We are not in the business of enforcing the metadata that gets put into to netcdf files. ... Indeed we want to be as flexible as possible to allow users to write metadata to suit whatever purpose they have.

I 100% agree.

The motivation of this PR isn't to validate the metadata, but more-so to document and act as a single source of truth for defining the deployment config schema (and data types). So that users and developers can look at one file and see:

  1. which parts of the schema are free form key: value pairs
  2. which parts have optional keys
  3. which parts have expected keys
  4. which parts have expected keys and types for those values, and
  5. which parts have expected keys, but also values that have to meet certain criteria (e.g., being an integer)

By having a single source of truth it:

  • Separates the loading and type casting from the using of the data.
  • Makes the schema explicit rather than implicit. This prevents breaking changes (e.g., deep in the codebase, a variable suddenly becomes expected since it becomes referenced directly)

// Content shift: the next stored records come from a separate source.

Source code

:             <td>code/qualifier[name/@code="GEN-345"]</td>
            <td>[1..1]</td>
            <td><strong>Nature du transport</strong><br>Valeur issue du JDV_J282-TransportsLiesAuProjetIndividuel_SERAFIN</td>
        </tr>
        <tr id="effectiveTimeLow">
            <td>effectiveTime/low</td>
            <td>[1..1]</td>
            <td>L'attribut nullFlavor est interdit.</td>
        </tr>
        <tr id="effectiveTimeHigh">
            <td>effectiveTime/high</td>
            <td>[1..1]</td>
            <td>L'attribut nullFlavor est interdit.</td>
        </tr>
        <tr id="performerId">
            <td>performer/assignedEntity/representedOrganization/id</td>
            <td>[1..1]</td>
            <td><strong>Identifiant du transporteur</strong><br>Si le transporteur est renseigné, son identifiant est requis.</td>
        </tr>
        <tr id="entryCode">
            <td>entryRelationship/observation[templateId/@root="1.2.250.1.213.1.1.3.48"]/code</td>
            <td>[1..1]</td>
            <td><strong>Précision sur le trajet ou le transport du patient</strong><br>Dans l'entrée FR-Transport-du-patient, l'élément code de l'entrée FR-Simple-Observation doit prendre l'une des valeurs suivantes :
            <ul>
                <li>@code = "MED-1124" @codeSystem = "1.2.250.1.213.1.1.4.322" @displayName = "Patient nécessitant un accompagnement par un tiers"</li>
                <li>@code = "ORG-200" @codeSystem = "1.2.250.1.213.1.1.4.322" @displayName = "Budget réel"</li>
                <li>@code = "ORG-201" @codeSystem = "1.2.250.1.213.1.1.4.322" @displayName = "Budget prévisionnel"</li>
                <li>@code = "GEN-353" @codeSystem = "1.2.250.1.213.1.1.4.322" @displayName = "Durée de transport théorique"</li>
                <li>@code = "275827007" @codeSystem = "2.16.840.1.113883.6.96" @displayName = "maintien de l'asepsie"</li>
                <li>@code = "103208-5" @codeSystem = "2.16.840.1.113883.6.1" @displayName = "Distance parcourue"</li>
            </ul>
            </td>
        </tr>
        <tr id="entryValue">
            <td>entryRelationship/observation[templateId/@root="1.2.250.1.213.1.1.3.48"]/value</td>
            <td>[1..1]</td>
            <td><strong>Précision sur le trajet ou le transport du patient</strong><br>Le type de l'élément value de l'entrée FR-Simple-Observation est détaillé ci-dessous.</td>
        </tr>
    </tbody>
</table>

This is to provide more intuitive error messages for users (e.g., getting a "Your YAML file is incorrect. Missing field ...") rather than getting a key error, value error, or type error at runtime. If (for example in the case of (5)), a date needed to be read in for data processing purposes, and that date is expected to be of form "dd/mm/yyyy" it would be good to error out at the point of config loading instead of runtime if that date is improperly provided (e.g., yyyy-mm-dd or "yyyy-mm-dd").

I'm not familiar with this project, so I need help to define the models/schema.

Hopefully that makes sense. I don't think we'd need to use the full validation capabilities of pydantic (i.e., (5) - since I expect the only data used in actual data processing would be calibration numbers, with the rest mainly for metadata) but I do think its handy for clearly defining the schema.